Published online by Cambridge University Press: 16 July 2020
This chapter examines Mozambique's role in regional filmmaking collaborations of the 1980s, which sought to make an intervention against South Africa's campaign of destabilisation that targeted the independent nations around its border. It considers how Southern African films such as Pamberi ne Zimbabwe ‘Forward Zimbabwe’ (1981), Fronteiras de Sangue ‘Borders of Blood’ (1986) and Corridors of Freedom (1987) attempted to shift global narratives about the region that privileged the perspectives of white minorities and the former colonial powers. Mozambique and other countries of the region saw themselves as part of a collective ‘frontline’ against Apartheid. The Frontline States alliance was first formally recognised by the Organisation of African Unity in April 1975, following visits by Samora Machel to Zambia and Tanzania during the period of transition to Mozambique's independence (see Chapter 2). These countries, which had supported Frelimo and People's Movement for the Liberation of Angola's (MPLA) armed struggle for independence, recognised the ongoing threat to their national sovereignty posed by the white minority regimes of Rhodesia and South Africa, and that their fates were entangled with the organisations that were resisting them – the ANC in South Africa, SWAPO in Namibia and ZANU and ZAPU in Rhodesia.
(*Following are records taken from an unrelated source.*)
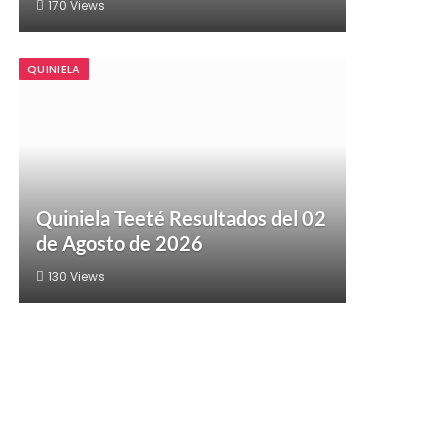
170
Views
QUINIELA
Quiniela Teeté Resultados del 02
de Agosto de 2026
130
Views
Despite independence in Angola, Mozambique and Zimbabwe, South Africa continued to dominate the region economically and had the power to disrupt energy and food supplies across Southern Africa. In response to this situation, the Southern African Development Coordination Conference (SADCC) made up of the state members of Angola, Botswana, Lesotho, Malawi, Mozambique, Swaziland, Tanzania, Zambia and the newly independent Zimbabwe was held to develop economic cooperation (see Chapter 5). The Conferência Africana de Cooperação Cinematográfica that took place in Maputo in 1977 had seen the launch of the Associação Africana de Cooperação Cinematográfica (AACC), which was the first attempt to re-organise the cinema industry at a regional level (see Chapter 3). But in fact little ensued in terms of cinematographic collaboration until 1980, when Zimbabwe gained independence. To understand the significance of this moment for Mozambique and the entire region, it is necessary to make a detour back through the entangled history of resistance to colonial and white minority rule in the Southern African region.